The trust looks after 332 Anglican churches, dating from Saxon times to the 19th century, that are no longer needed for worship. Much of its work consists of important but mundane jobs such as clearing blocked gutters, unblocking drains and replacing slipped slates.
But the trust is also involved in finding new uses for redundant churches, and that's where Truman comes in, with his grass-roots vision of finding a real community purpose for these buildings and breathing life into them once again.
The restoration of the Victorian gothic St Paul's church in Bristol and its lease to the circus school Circomedia for performance and community work is an example of the trust's new vision being put into practice (Third Sector, 12 January). The building now has a flying trapeze rig and a sprung dance floor, thanks to a £2.5m Heritage Lottery Fund Grant.

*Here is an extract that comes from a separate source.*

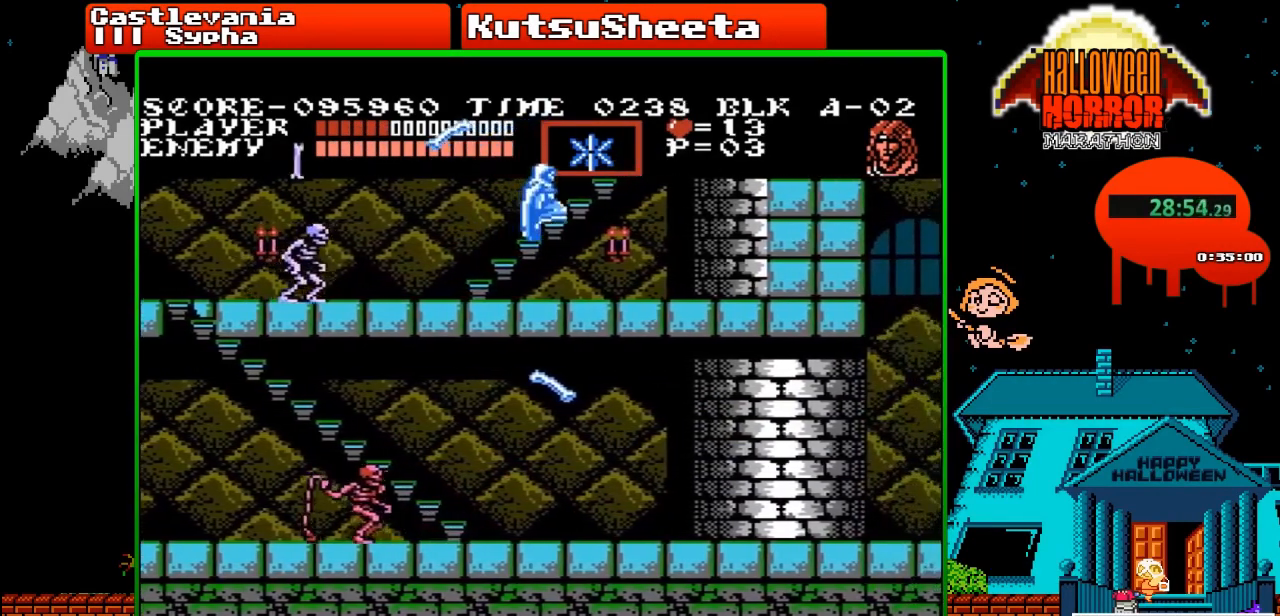
{"buttons": ["DPAD_RIGHT"], "events": []}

But Truman says that for him the trust isn't just about the buildings.
It's also about the people who could benefit from using them. He wants to raise the level of debate about redundant churches and help local communities decide the best use for them.
This means he doesn't want the trust to be in control all the time. "It is not going to be a top-down solution," he says. "There has to be a bottom-up solution, and that's one thing I am trying to turn around."

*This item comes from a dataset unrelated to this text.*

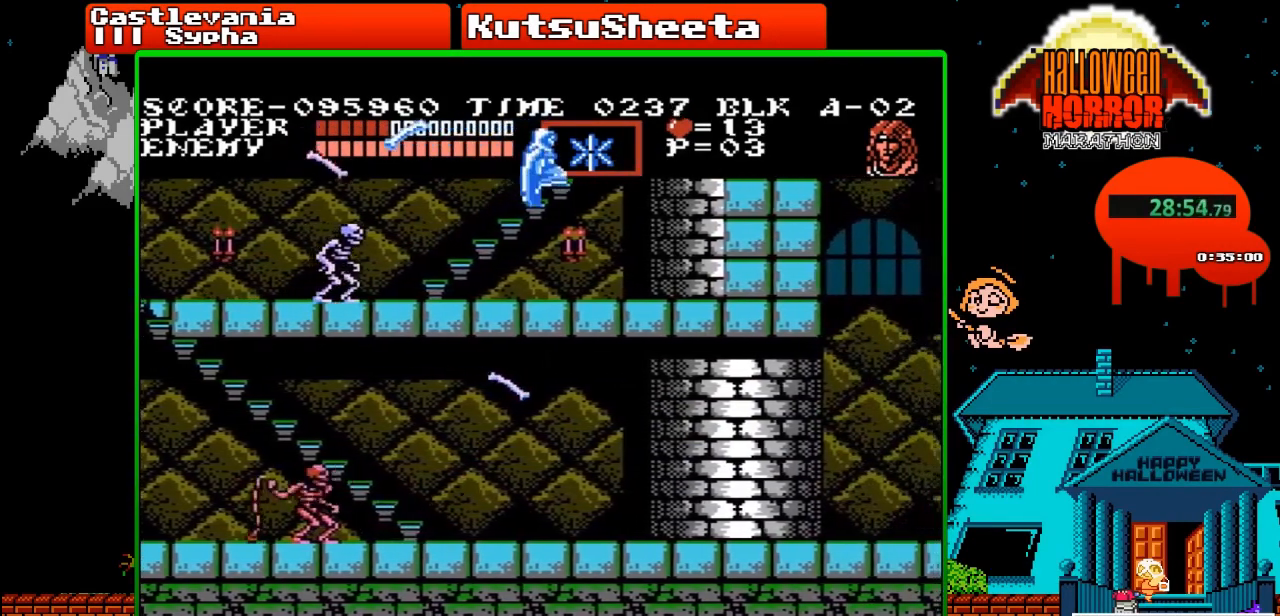
{"buttons": ["DPAD_RIGHT"], "events": []}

In rural areas, where communities have been particularly badly blighted by the closure of local shops, post offices and other meeting points, he says the trust wants churches to be used as community centres. It offers advice to communities on issues such as how to apply for grants or how a building could best be used.
But it's not just about rural churches. Following the success of the St Paul's project in Bristol, the trust is in the process of setting up similar schemes: a community centre at St Mary's in Sandwich, Kent, for example, and community music projects in churches in King's Lynn, Norfolk, and Sunderland on Teesside.
He wants the trust to be creative, innovative and open-minded about finding relevant new uses for redundant churches. He says it's not a problem attracting non-Christian community groups to buildings that have been Christian places of worship. "A lot of the people who approach us are from other faiths," he says.
The logistical problem of empty and disused churches is a huge challenge.
The trust's budget from the Church Commissioners and the Department of Culture, Media and Sport has been frozen for three years - a 7 per cent cut in real terms - even as the number of churches needing protection mushrooms.
In 2004, 30 more Anglican churches were made redundant, and the Ecclesiological Society estimates that this will grow to about 60 churches a year.
"The trust has traditionally looked after churches well, but the number of historic churches at risk is growing and the money is pretty static," says Truman. "We can't just keep adding more and more churches to the pile. We need to provide support and advice to get the churches back on their feet because it is the only way we will be able to cope with so many."
One consolation is that the appreciation of historic churches is not a minority interest, despite the decline of formal church-going. For the first time last year, the number of visitors to churches cared for by the trust exceeded a million.